• What this task involves
Repeat the data verbatim, images excluded.
═══ Available data
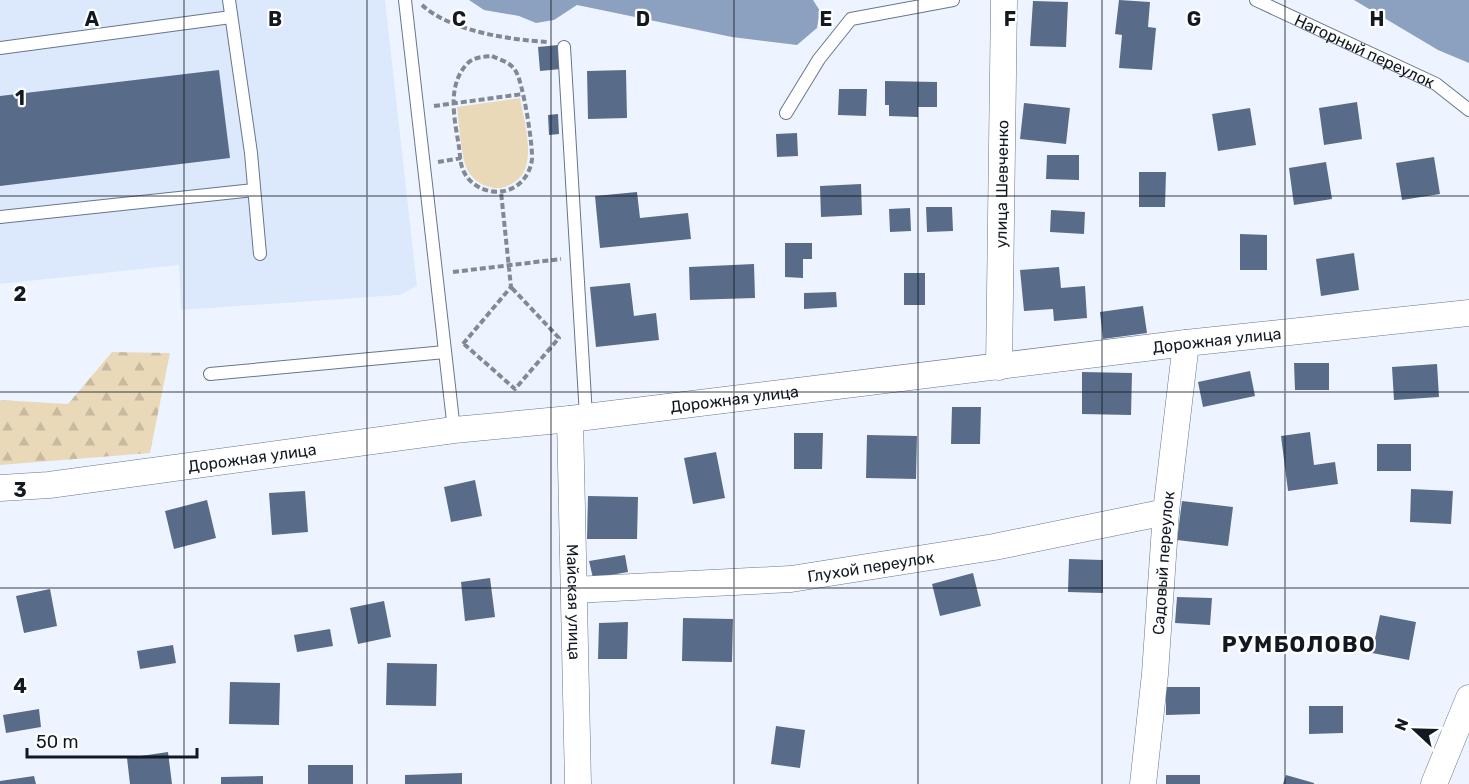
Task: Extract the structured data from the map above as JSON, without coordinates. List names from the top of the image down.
{
  "streets": {
    "street": [
      "улица Шевченко",
      "Дорожная улица",
      "Садовый переулок",
      "Глухой переулок",
      "Майская улица"
    ],
    "lane": ["Нагорный переулок"]
  },
  "crossings": [
    ["улица Шевченко", "Дорожная улица"],
    ["Дорожная улица", "Садовый переулок"],
    ["Дорожная улица", "Майская улица"],
    ["Садовый переулок", "Глухой переулок"],
    ["Глухой переулок", "Майская улица"]
  ],
  "districts": ["РУМБОЛОВО"],
  "scale_bar": "50 m",
  "north": "left",
  "grid": {
    "columns": [
      "A",
      "B",
      "C",
      "D",
      "E",
      "F",
      "G",
      "H"
    ],
    "rows": [
      "1",
      "2",
      "3",
      "4"
    ]
  }
}
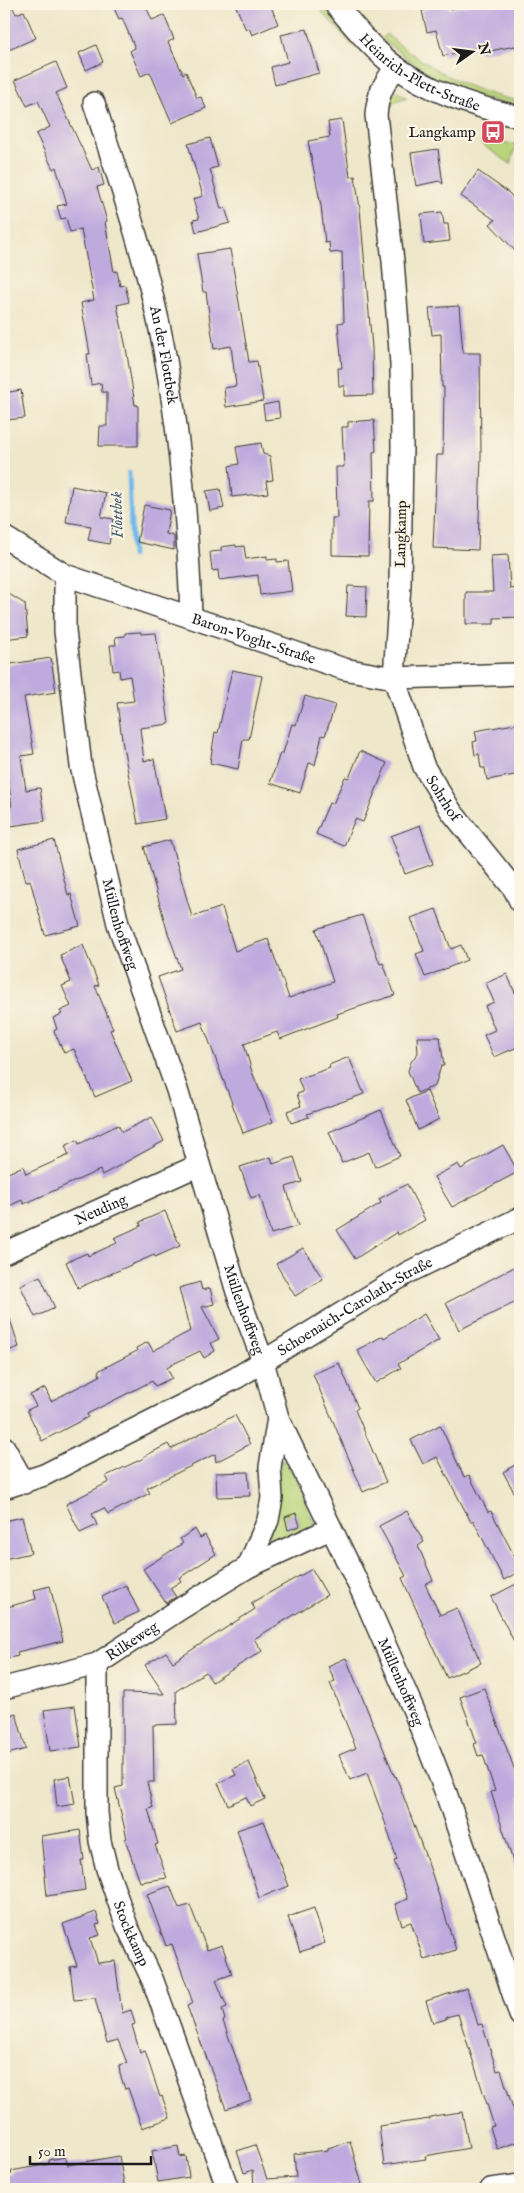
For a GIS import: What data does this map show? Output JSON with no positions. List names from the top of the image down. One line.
{"streets":{"street":["Heinrich-Plett-Straße","An der Flottbek","Langkamp","Baron-Voght-Straße","Sohrhof","Müllenhoffweg","Neuding","Schoenaich-Carolath-Straße","Rilkeweg","Stockkamp"]},"crossings":[["Heinrich-Plett-Straße","Langkamp"],["An der Flottbek","Baron-Voght-Straße"],["Langkamp","Baron-Voght-Straße"],["Langkamp","Sohrhof"],["Baron-Voght-Straße","Sohrhof"],["Baron-Voght-Straße","Müllenhoffweg"],["Müllenhoffweg","Neuding"],["Müllenhoffweg","Schoenaich-Carolath-Straße"],["Müllenhoffweg","Rilkeweg"],["Rilkeweg","Stockkamp"]],"water":["Flottbek"],"places":{"bus stop":["Langkamp"]},"scale_bar":"50 m","north":"right"}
══════
• Solution to the exercise
Task: Extract the structured data from the map above as JSON, without coordinates. List names from the top of the image down.
{
  "streets": {
    "street": [
      "улица Шевченко",
      "Дорожная улица",
      "Садовый переулок",
      "Глухой переулок",
      "Майская улица"
    ],
    "lane": ["Нагорный переулок"]
  },
  "crossings": [
    ["улица Шевченко", "Дорожная улица"],
    ["Дорожная улица", "Садовый переулок"],
    ["Дорожная улица", "Майская улица"],
    ["Садовый переулок", "Глухой переулок"],
    ["Глухой переулок", "Майская улица"]
  ],
  "districts": ["РУМБОЛОВО"],
  "scale_bar": "50 m",
  "north": "left",
  "grid": {
    "columns": [
      "A",
      "B",
      "C",
      "D",
      "E",
      "F",
      "G",
      "H"
    ],
    "rows": [
      "1",
      "2",
      "3",
      "4"
    ]
  }
}
For a GIS import: What data does this map show? Output JSON with no positions. List names from the top of the image down. One line.
{"streets":{"street":["Heinrich-Plett-Straße","An der Flottbek","Langkamp","Baron-Voght-Straße","Sohrhof","Müllenhoffweg","Neuding","Schoenaich-Carolath-Straße","Rilkeweg","Stockkamp"]},"crossings":[["Heinrich-Plett-Straße","Langkamp"],["An der Flottbek","Baron-Voght-Straße"],["Langkamp","Baron-Voght-Straße"],["Langkamp","Sohrhof"],["Baron-Voght-Straße","Sohrhof"],["Baron-Voght-Straße","Müllenhoffweg"],["Müllenhoffweg","Neuding"],["Müllenhoffweg","Schoenaich-Carolath-Straße"],["Müllenhoffweg","Rilkeweg"],["Rilkeweg","Stockkamp"]],"water":["Flottbek"],"places":{"bus stop":["Langkamp"]},"scale_bar":"50 m","north":"right"}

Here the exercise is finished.